## Work item
When the line with "- Once emails" is found, repeat it and all lines that follow it exactly, stopping at the end of the listing.

==== Information shown

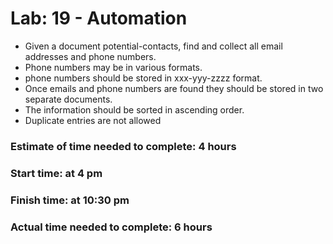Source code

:# Lab: 19 - Automation
- Given a document potential-contacts, find and collect all email addresses and phone numbers.
- Phone numbers may be in various formats.
- phone numbers should be stored in xxx-yyy-zzzz format.
- Once emails and phone numbers are found they should be stored in two separate documents.
- The information should be sorted in ascending order.
- Duplicate entries are not allowed

### Estimate of time needed to complete: 4 hours
### Start time: at 4 pm
### Finish time: at 10:30 pm
### Actual time needed to complete: 6 hours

========

## Response
- Once emails and phone numbers are found they should be stored in two separate documents.
- The information should be sorted in ascending order.
- Duplicate entries are not allowed

### Estimate of time needed to complete: 4 hours
### Start time: at 4 pm
### Finish time: at 10:30 pm
### Actual time needed to complete: 6 hours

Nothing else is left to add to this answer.